*What the exercise asks*
In the passage below, at what kind of event does the writer say shouting "Oh yeah" will always raise eyebrows?
--- Passage Enclosed Below ---
Isn't it wonderful in the land of the free and home of the brave how a little bribery goes so far to make sure the truth is whatever you want it to be? That to me is taking opportunity to its ultimate level of reality.

Some might call that deception. I call it editing for the sake of procuring a more uplifting profile.

Well, okay, it's nothing more than baloney in a different package, but I try to make it smell nice. As for the taste, you know with a lot of the right kind of lies for preservatives then it will even taste alright.

At least it will be long enough for me to be gone and off to look for my next victim before the person that swallowed my entry of crap finds out it was spoiled. Yeah, those are moments you just can't buy.

So in the meantime, the joy continues. I manage to be sure I get my nap time and that gives me plenty of time to invent great lies to explain the blunders that happen because I wasn't paying attention.

What can I say? It is a living. Maybe with a tad too much guilt, but then that is part of why I need so many naps.

Saturday, December 09, 2006

OH YEAH

What can you say about this, but oh yeah? I know it sounds redundant, yet to be honest I can't think more fitting to say about oh yeah.

This is that moment of quiet victory when you see your worst enemy get what they deserve. Or it is the time when some grand plan truly pays off. Now that's a real Kodak moment.

The reason these are so special in part is because of the fact they are so often rare. We just don't experience them every day. And when it does come you are so darn happy you just can wanting to say something, but you're not sure what. So oh yeah becomes the simple and succinct comment without getting boring or wordy.

As I said the one problem is that the times you can say this with happiness are rare. So you just content yourself to wait till next time.

Now that I've explored what that term means to me, I suppose it would be helpful if I also elaborated on the best times to utter such phrases and perhaps when not too. Um for starters you should pick a time when it might be construed as being relevant to some other occasion for celebration rather than rejoicing over somebody's misery.

For example if you are at a sports event and you happen to hear of the demise of some jerk. All you have to do is wait for some proper second when your time does something good and TA-DAH you seem like a proud fan.

Another acceptable occasion is if you are at a buffet. You can look out over the feast and scream "OH YEAH!" Nobody will blame you. They just don't need to know that your really reason is because some jerk just got his butt in big trouble.

Anyway, on the downside are the times you have to be careful. There is just no way to shout "Oh yeah" at a funeral without raising eyebrows. Trust me, I learned the hard way.

And what ever you do, definitely try to avoid that comment after they say something about the passing of the dear departed. Unless you want the relatives thinking you are there to celebrate his or her passing. That might end with them deciding to help you pass too.

Then there is the issue of being in a church on Sunday. Now I admit that isn't my normal place to be on Sundays, but I have been there on occasions.

And if by chance I heard about some jerk buying the big one while there, shouting "Oh yeah" can result in all kinds of unwanted attention. This can be extra bad if they decide you suddenly found god, because they will get so excited they will want you to get up and tell them all about it. Now I'm no unskilled at lying, but doing it in church just for me isn't a good option. Call if being fickle, but I just don't want to risk any thunderbolts barbecuing my hide in the process.

Friday, December 08, 2006

NIGHT OF THE LIVING BREAD

No, I'm not trying to intentionally rip off that famous movie. But I do admit that I sort of had that title in mind only because it fit my posting.
--- End of Enclosed Passage ---
--- Dataset excerpts Enclosed Below ---
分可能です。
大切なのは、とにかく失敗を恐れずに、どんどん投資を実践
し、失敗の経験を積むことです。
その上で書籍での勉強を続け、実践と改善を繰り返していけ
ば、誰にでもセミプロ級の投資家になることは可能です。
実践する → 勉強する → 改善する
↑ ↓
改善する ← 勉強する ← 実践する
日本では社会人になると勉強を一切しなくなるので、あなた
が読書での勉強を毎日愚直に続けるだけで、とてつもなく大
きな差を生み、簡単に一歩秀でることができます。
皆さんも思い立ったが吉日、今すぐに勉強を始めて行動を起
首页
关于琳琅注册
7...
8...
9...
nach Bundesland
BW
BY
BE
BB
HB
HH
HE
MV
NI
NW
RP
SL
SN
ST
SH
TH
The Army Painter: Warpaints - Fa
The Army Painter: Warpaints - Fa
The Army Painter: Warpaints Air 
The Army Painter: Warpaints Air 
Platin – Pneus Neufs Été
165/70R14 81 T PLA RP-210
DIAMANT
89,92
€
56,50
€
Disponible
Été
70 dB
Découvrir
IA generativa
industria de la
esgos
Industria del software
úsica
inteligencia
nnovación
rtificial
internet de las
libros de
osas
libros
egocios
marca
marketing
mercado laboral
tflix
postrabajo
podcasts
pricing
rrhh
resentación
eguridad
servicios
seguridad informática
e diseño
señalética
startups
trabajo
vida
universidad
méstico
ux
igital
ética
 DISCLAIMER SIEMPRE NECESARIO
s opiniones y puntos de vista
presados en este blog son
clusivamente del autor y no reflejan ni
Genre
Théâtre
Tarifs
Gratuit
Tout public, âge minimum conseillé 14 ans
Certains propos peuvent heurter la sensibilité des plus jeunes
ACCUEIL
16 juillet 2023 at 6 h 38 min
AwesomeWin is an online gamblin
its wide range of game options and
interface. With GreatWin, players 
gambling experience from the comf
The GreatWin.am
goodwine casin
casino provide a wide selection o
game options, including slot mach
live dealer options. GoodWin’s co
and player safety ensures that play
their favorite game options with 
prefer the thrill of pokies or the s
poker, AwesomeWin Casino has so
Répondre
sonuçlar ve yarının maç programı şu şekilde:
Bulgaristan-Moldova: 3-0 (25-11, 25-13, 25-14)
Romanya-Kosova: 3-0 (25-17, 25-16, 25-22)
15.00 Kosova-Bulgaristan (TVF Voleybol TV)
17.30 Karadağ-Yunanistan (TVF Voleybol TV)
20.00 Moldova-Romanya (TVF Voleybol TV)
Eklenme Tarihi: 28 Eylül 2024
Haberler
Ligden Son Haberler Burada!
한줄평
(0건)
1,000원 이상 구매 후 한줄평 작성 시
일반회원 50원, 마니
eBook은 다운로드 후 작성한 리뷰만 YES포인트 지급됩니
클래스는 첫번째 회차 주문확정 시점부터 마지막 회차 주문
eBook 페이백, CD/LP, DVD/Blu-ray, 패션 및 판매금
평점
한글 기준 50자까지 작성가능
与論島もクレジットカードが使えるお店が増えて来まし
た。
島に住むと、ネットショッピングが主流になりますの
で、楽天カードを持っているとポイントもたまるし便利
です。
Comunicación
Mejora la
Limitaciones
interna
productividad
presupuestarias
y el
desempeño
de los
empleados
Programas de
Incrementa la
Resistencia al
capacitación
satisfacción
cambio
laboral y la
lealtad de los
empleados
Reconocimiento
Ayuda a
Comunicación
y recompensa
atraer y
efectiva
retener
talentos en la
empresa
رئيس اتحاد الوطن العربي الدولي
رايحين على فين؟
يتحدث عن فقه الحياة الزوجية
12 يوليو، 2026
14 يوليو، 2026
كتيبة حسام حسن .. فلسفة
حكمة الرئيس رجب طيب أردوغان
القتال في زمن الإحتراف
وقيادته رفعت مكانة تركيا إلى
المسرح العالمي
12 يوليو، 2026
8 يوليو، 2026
--- End of Enclosed Dataset excerpts ---
*Exercise output*
At a funeral.